Jason Bordoff, founding director of Columbia University’s global energy center, tells Brady Dennis and Steven Mufson of the Washington Post that while 2020 may have seen historic emissions reductions, they required more than half the world’s population to be under lockdown which isn’t exactly feasible. The fact that “emissions ONLY fell 6 percent should be a sobering reminder of how staggeringly hard it will be to get to net zero and how much more work we have to do,” Bordoff wrote to the Post via email.
Human activities release around 40 billion metric tons of CO2 into the atmosphere annually. To avoid the worst impacts of climate change and stall the annual hike in atmospheric CO2, Corinne Le Quéré, a climate scientist at the University of East Anglia, tells the Post that global emissions will quickly need to approach zero.
A 2019 report from the United Nations Environment Program says global greenhouse gas emissions would need to fall by 7.6 percent a year from 2020 until 2030 to keep warming below the 1.5-degree-Celsius (2.7 degrees Fahrenheit) threshold identified by the Paris Agreement.
Princeton University climate scientist Michael Oppenheimer tells Seth Borenstein of the Associated Press (AP) that “the world is approaching the point where exceeding the Paris targets and entering a climate danger zone becomes almost inevitable.”
The new highest-ever-measured concentration of atmospheric CO2 is also 50 percent higher than pre-industrial levels, which were 280 parts per million.
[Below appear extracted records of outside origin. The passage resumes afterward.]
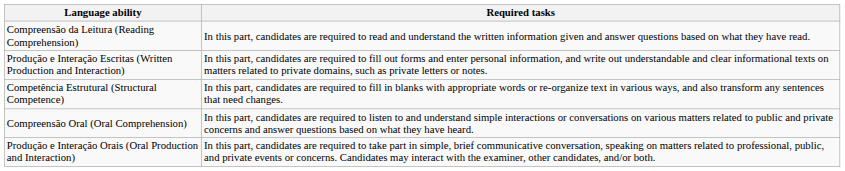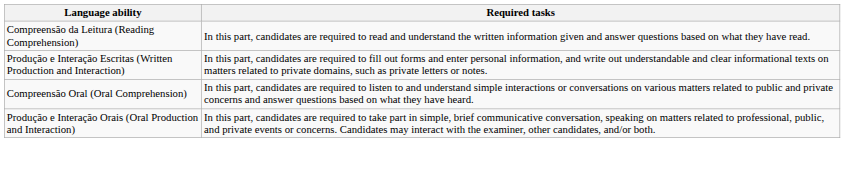- row: Competência Estrutural (Structural Competence) | In this part, candidates are required to fill in blanks with appropriate words or re-organize text in various ways, and also transform any sentences that need changes.
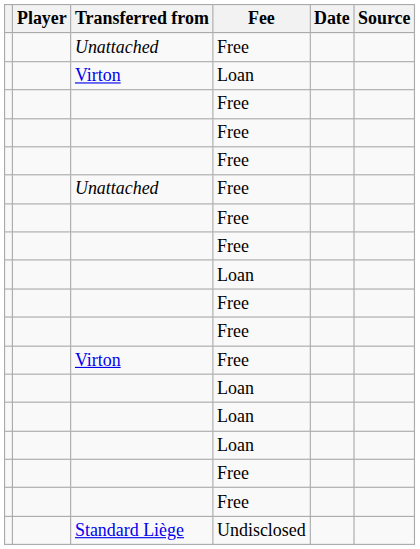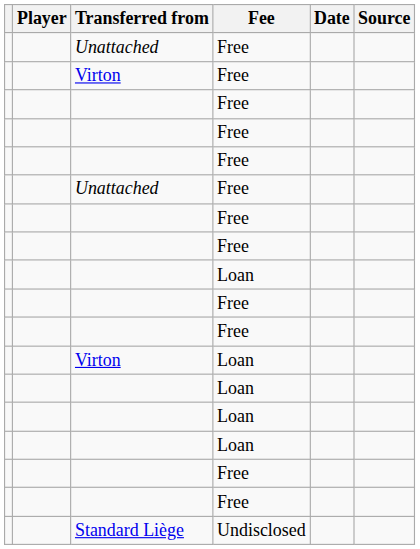rows swapped: Virton / Free <-> Virton / Loan
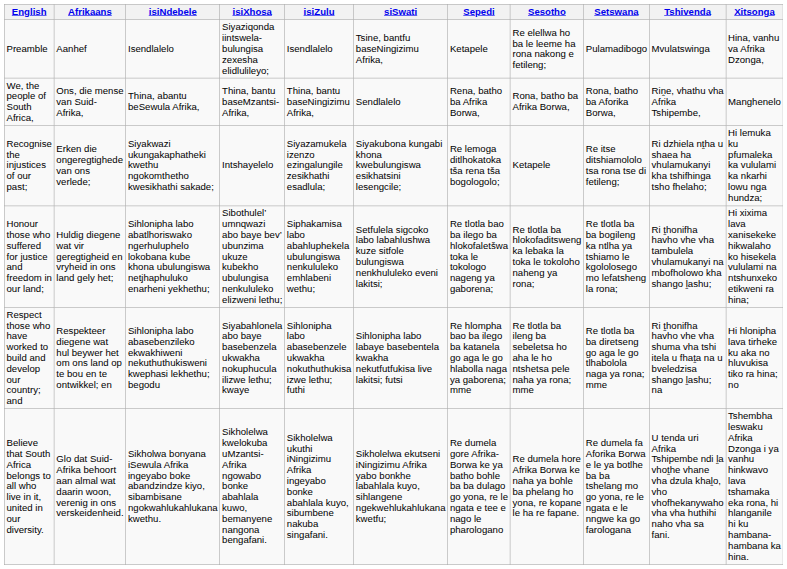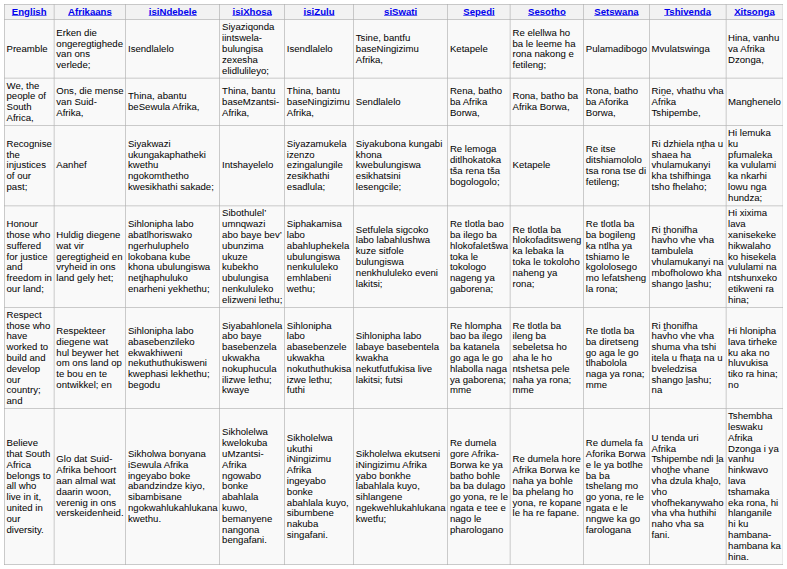Preamble | Afrikaans: Aanhef -> Erken die ongeregtighede van ons verlede;
Recognise the injustices of our past; | Afrikaans: Erken die ongeregtighede van ons verlede; -> Aanhef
Speaking with the AP, Pieter Tans, a senior scientist with NOAA’s Global Monitoring Laboratory, compared this meteoric rise with the increasing atmospheric CO2 associated with Earth’s emergence from the last ice age, which was an increase of just 82 parts per million spread across 6,000 years.
Around four million years ago, the last time CO2 was as prevalent in the atmosphere as it is now, Earth’s oceans were 78 feet higher, the climate was an average of 7 degrees Fahrenheit warmer and the Arctic tundra may have been home to vast forests, according to NOAA.